— Begin RECORDS TO PROCESS —

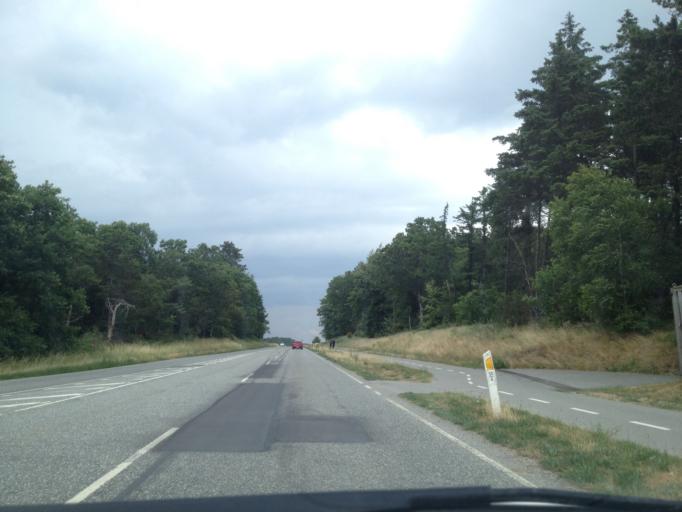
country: DK
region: Central Jutland
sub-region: Syddjurs Kommune
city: Ebeltoft
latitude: 56.1708
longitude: 10.6701
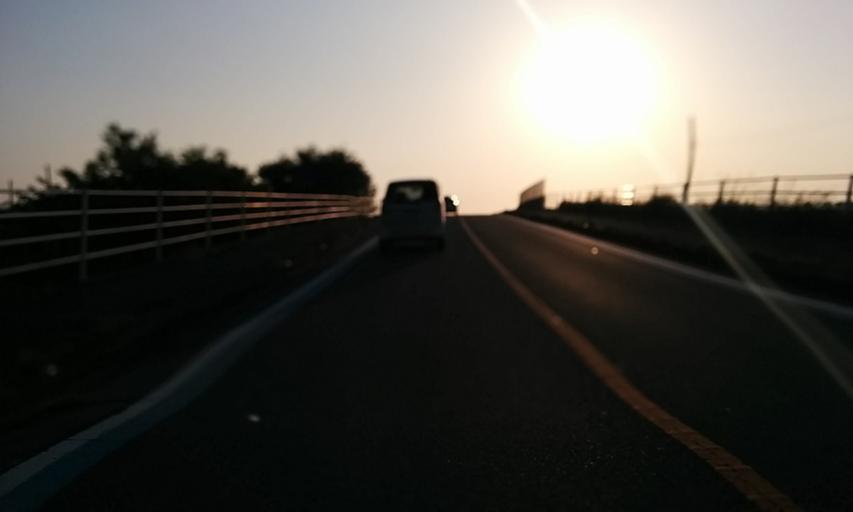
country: JP
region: Ehime
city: Masaki-cho
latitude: 33.7715
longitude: 132.7249
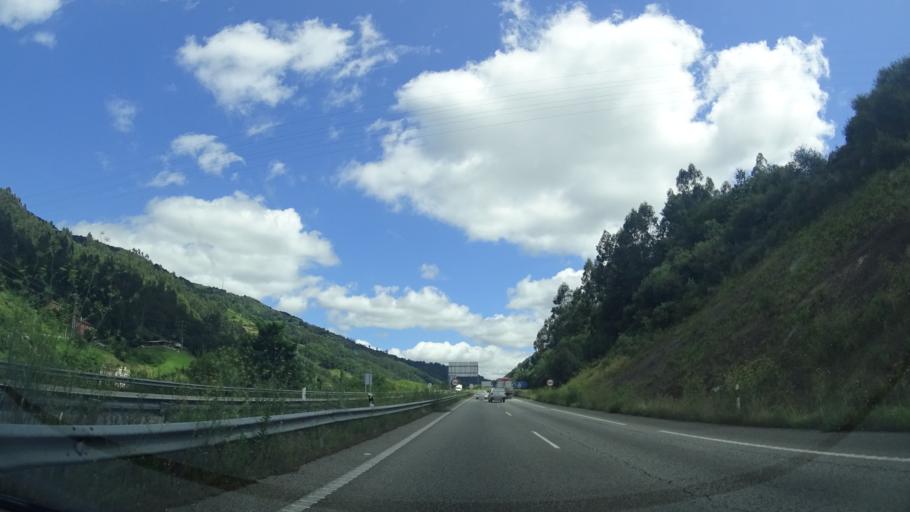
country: ES
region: Asturias
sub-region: Province of Asturias
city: Mieres
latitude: 43.2647
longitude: -5.7783
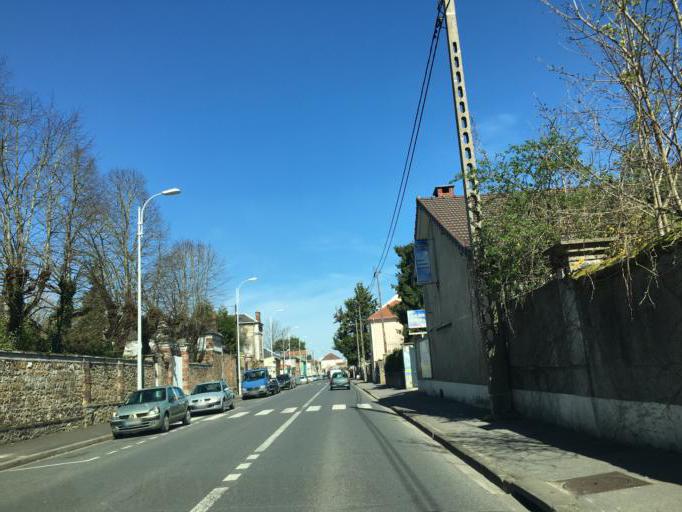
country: FR
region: Ile-de-France
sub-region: Departement de l'Essonne
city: Draveil
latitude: 48.6770
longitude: 2.4109
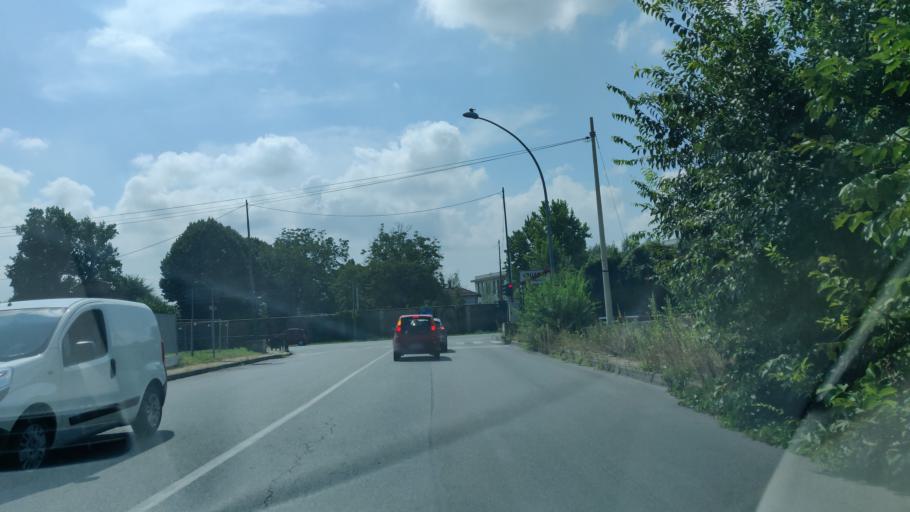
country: IT
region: Piedmont
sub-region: Provincia di Torino
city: Savonera
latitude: 45.0993
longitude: 7.6088
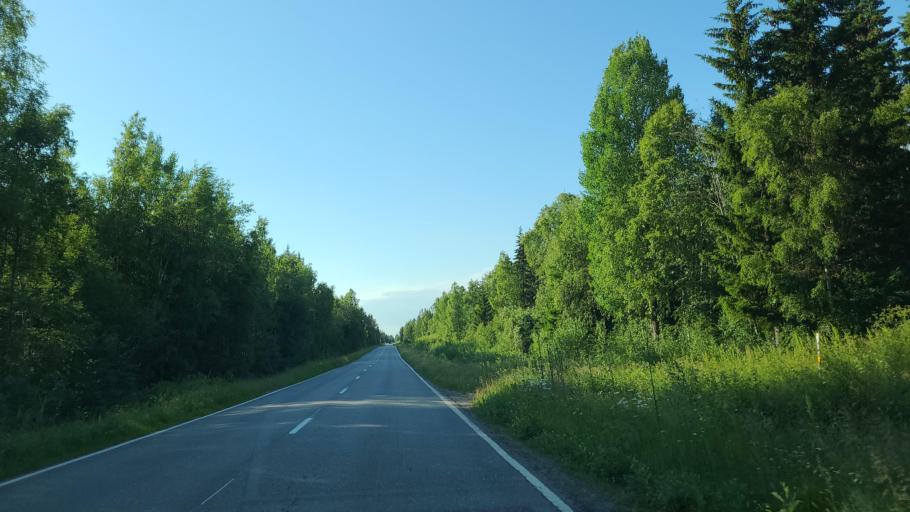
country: FI
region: Ostrobothnia
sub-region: Vaasa
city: Replot
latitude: 63.2514
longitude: 21.3732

— End RECORDS TO PROCESS —

**THE TASK**
Repeat every line of the records above without changes, leaving out the pictures.

**RESPONSE TO THE TASK**
country: DK
region: Central Jutland
sub-region: Syddjurs Kommune
city: Ebeltoft
latitude: 56.1708
longitude: 10.6701
country: JP
region: Ehime
city: Masaki-cho
latitude: 33.7715
longitude: 132.7249
country: ES
region: Asturias
sub-region: Province of Asturias
city: Mieres
latitude: 43.2647
longitude: -5.7783
country: FR
region: Ile-de-France
sub-region: Departement de l'Essonne
city: Draveil
latitude: 48.6770
longitude: 2.4109
country: IT
region: Piedmont
sub-region: Provincia di Torino
city: Savonera
latitude: 45.0993
longitude: 7.6088
country: FI
region: Ostrobothnia
sub-region: Vaasa
city: Replot
latitude: 63.2514
longitude: 21.3732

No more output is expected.